→ EXERCISE
Your reply should reproduce the data below without a single alteration, apart from dropping the images.

━━ TASK INPUT

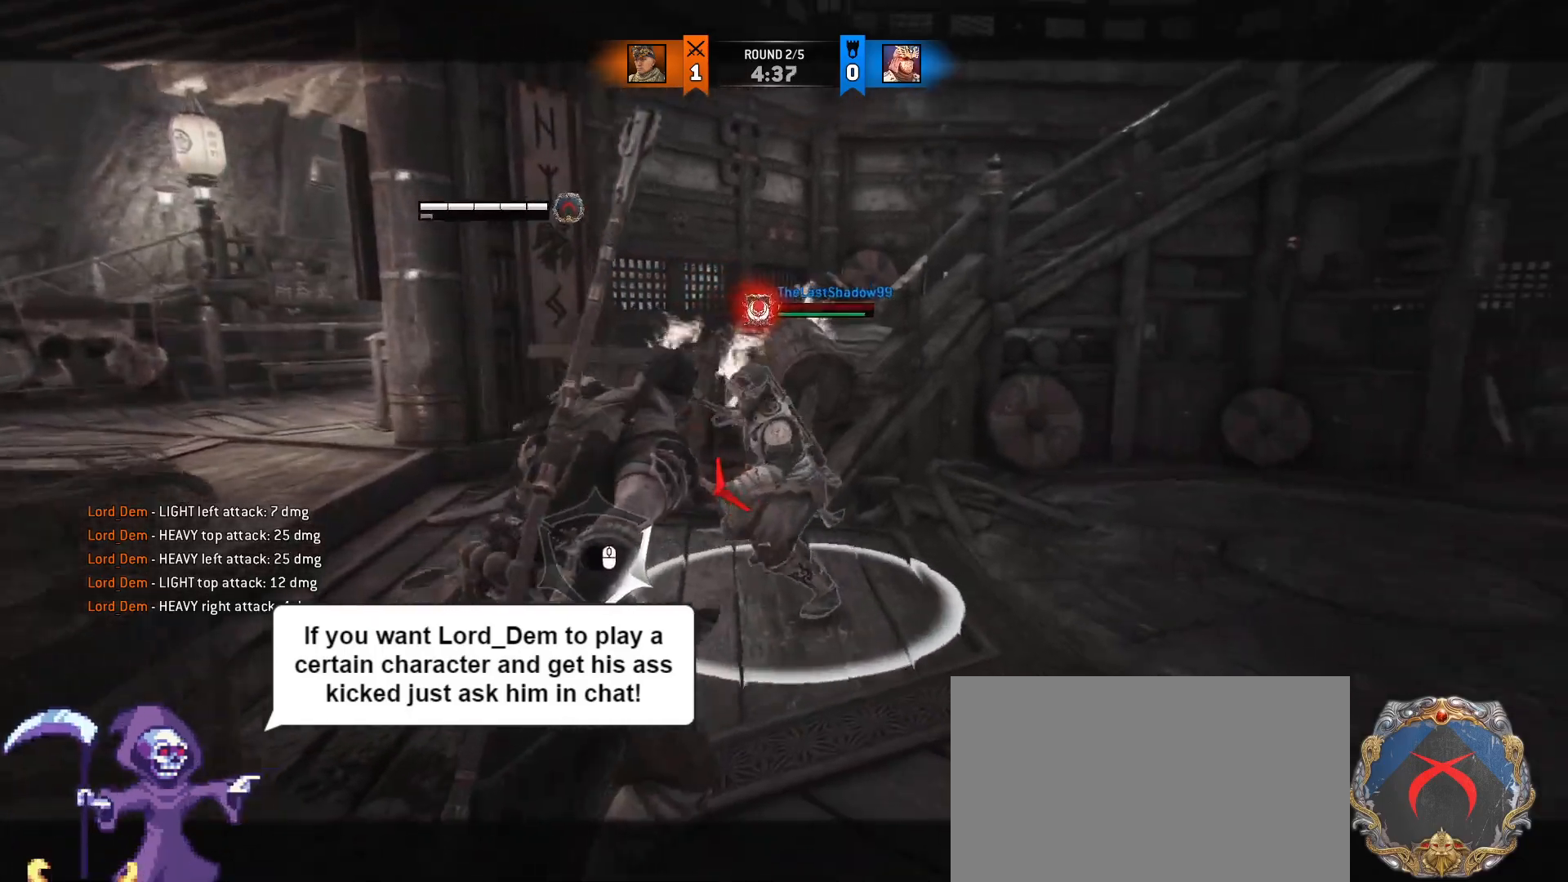
{"keys": ["a"], "mouse": [], "events": [[117, "a", "down"], [150, "d", "up"]]}
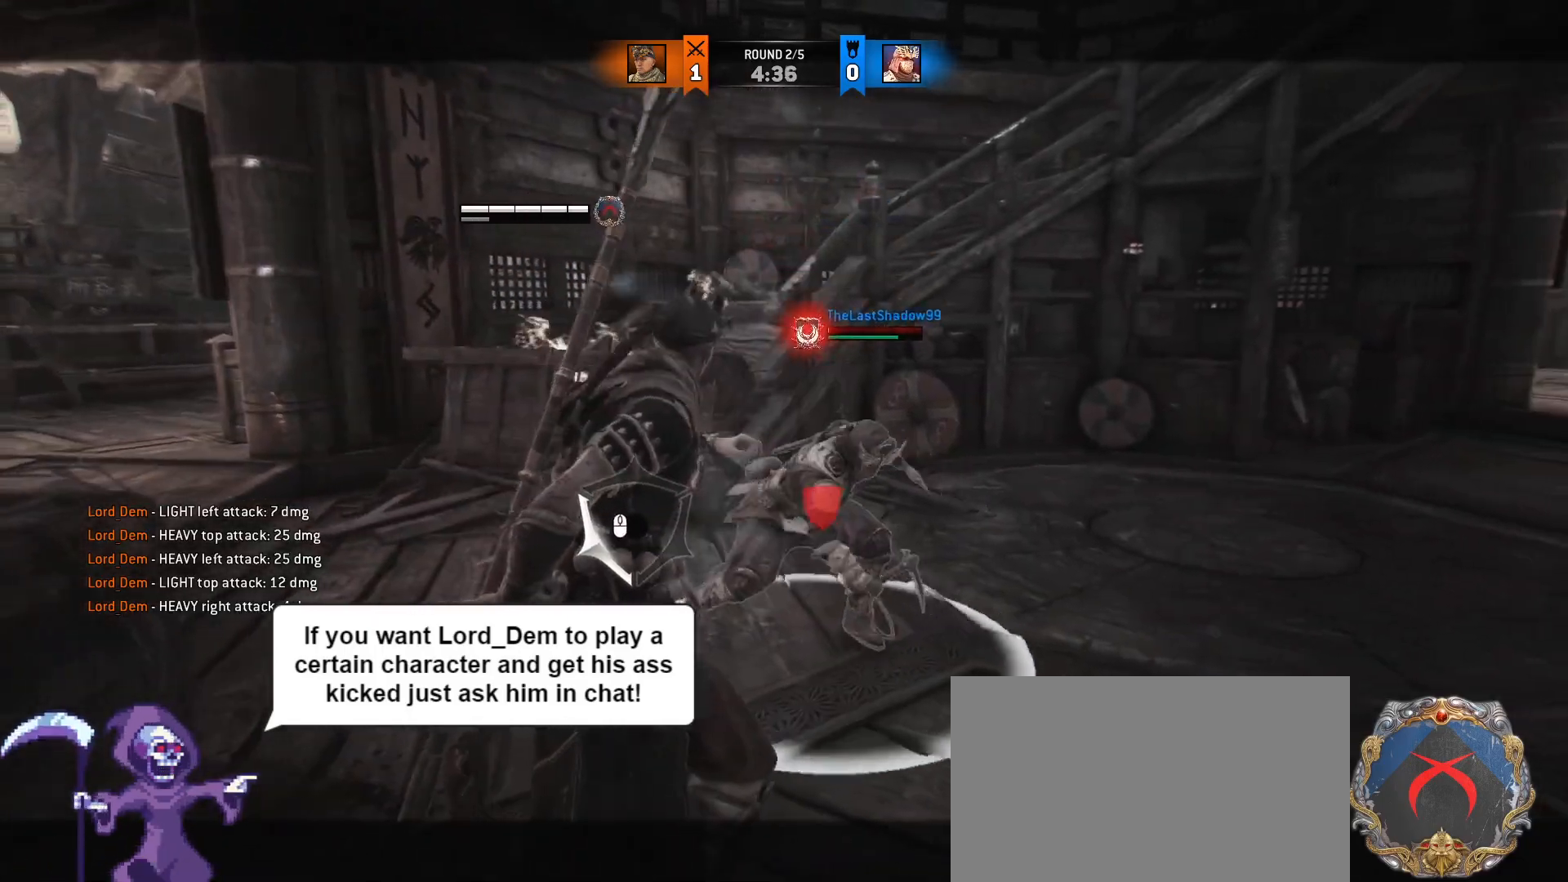
{"keys": ["a"], "mouse": [], "events": [[33, "d", "down"], [83, "a", "up"], [133, "mouse_wheel", "down"], [217, "d", "up"], [317, "w", "down"], [367, "d", "down"], [450, "a", "down"], [450, "mouse_wheel", "up"], [450, "w", "up"], [500, "d", "up"]]}
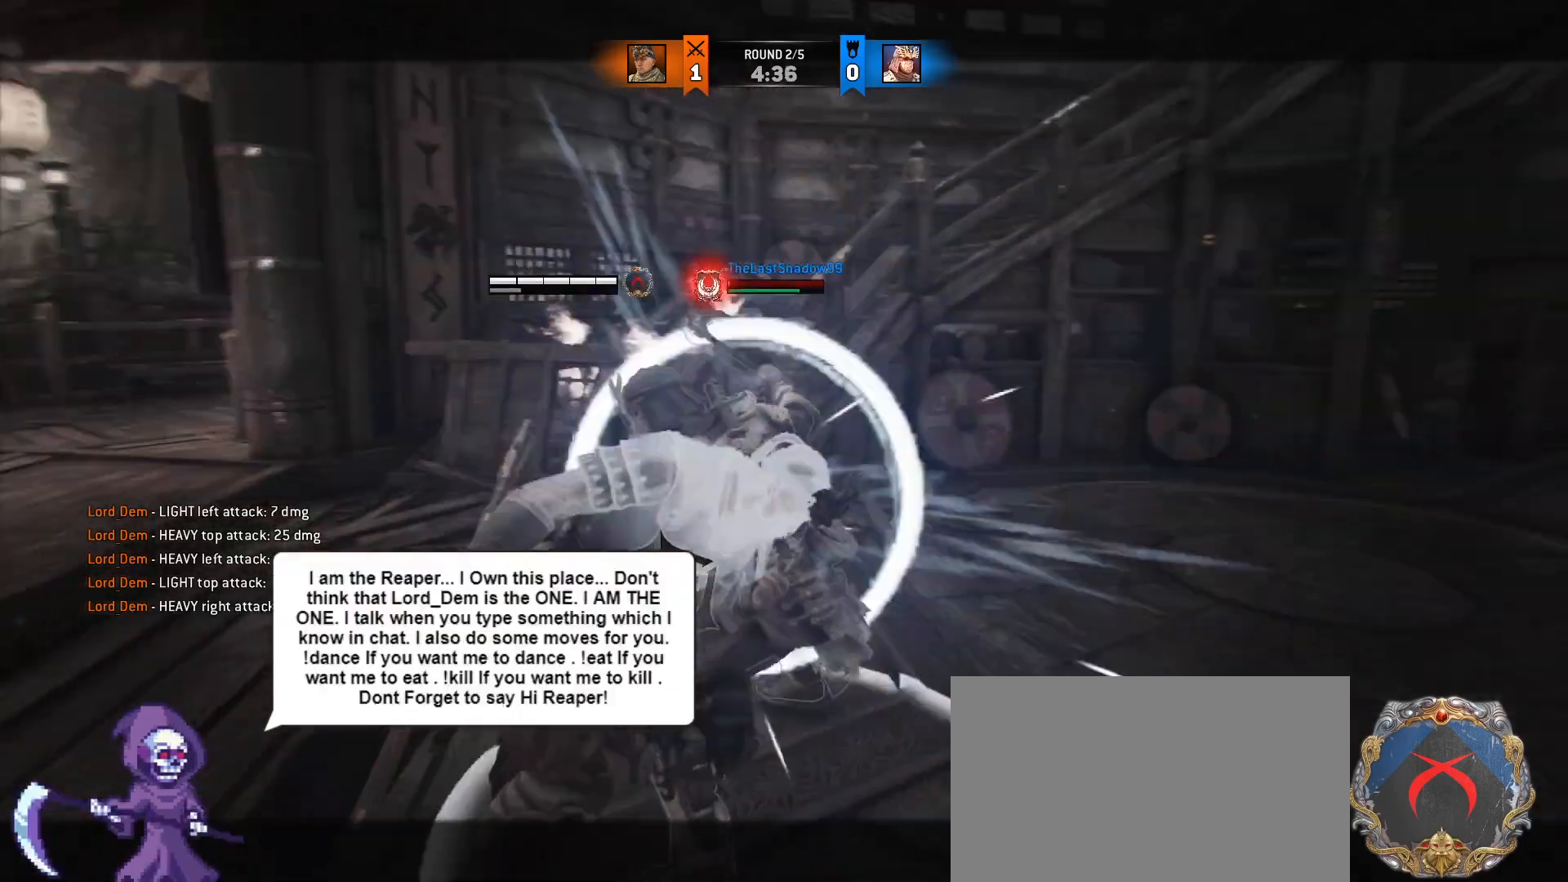
{"keys": ["d", "s"], "mouse": [], "events": [[50, "s", "down"], [150, "d", "down"], [183, "a", "up"], [283, "a", "down"], [283, "mouse_wheel", "down"], [333, "d", "up"], [383, "d", "down"], [383, "mouse_wheel", "up"], [433, "a", "up"]]}
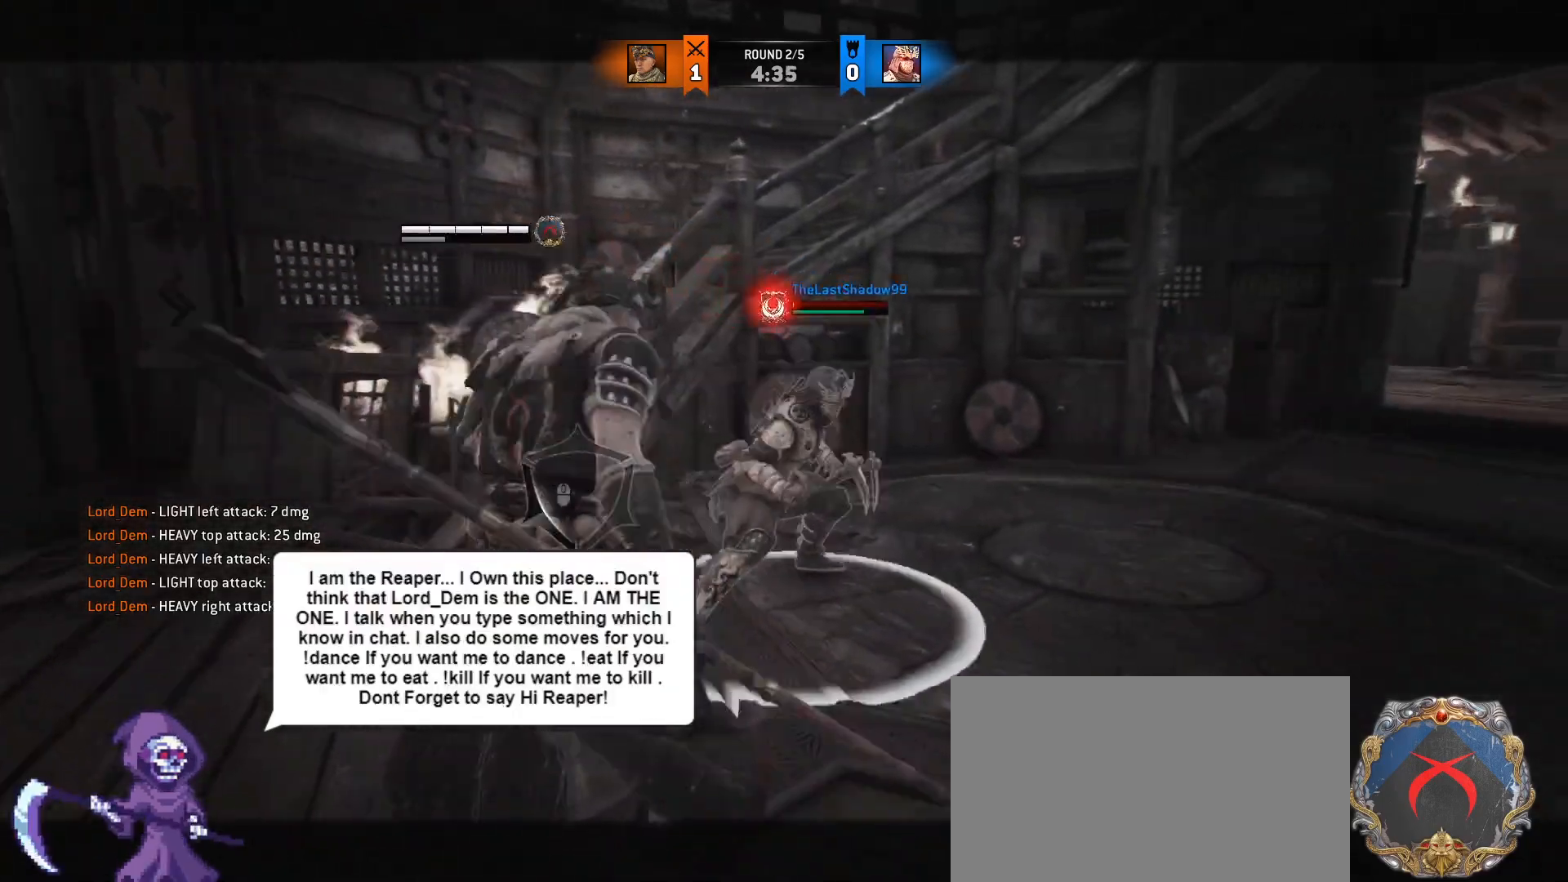
{"keys": ["d"], "mouse": [], "events": [[17, "a", "down"], [67, "d", "up"], [117, "d", "down"], [200, "a", "up"], [200, "mouse_wheel", "down"], [250, "s", "up"], [300, "a", "down"], [300, "mouse_wheel", "up"], [350, "d", "up"], [400, "d", "down"], [433, "a", "up"]]}
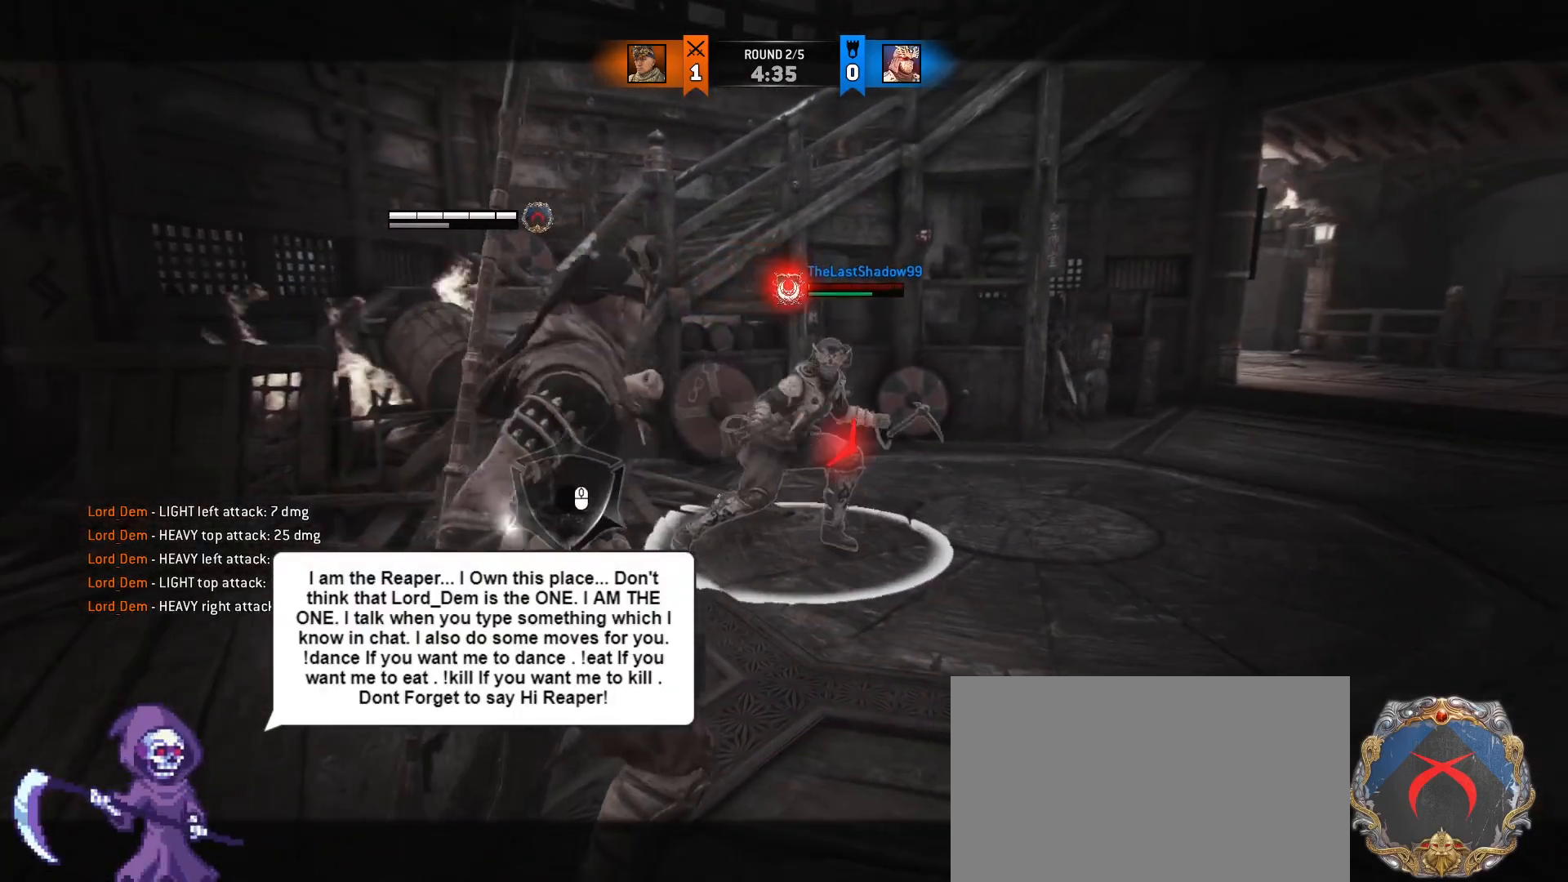
{"keys": ["d"], "mouse": [], "events": []}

━━━━

→ PROBLEM SOLUTION
{"keys": ["a"], "mouse": [], "events": [[117, "a", "down"], [150, "d", "up"]]}
{"keys": ["a"], "mouse": [], "events": [[33, "d", "down"], [83, "a", "up"], [133, "mouse_wheel", "down"], [217, "d", "up"], [317, "w", "down"], [367, "d", "down"], [450, "a", "down"], [450, "mouse_wheel", "up"], [450, "w", "up"], [500, "d", "up"]]}
{"keys": ["d", "s"], "mouse": [], "events": [[50, "s", "down"], [150, "d", "down"], [183, "a", "up"], [283, "a", "down"], [283, "mouse_wheel", "down"], [333, "d", "up"], [383, "d", "down"], [383, "mouse_wheel", "up"], [433, "a", "up"]]}
{"keys": ["d"], "mouse": [], "events": [[17, "a", "down"], [67, "d", "up"], [117, "d", "down"], [200, "a", "up"], [200, "mouse_wheel", "down"], [250, "s", "up"], [300, "a", "down"], [300, "mouse_wheel", "up"], [350, "d", "up"], [400, "d", "down"], [433, "a", "up"]]}
{"keys": ["d"], "mouse": [], "events": []}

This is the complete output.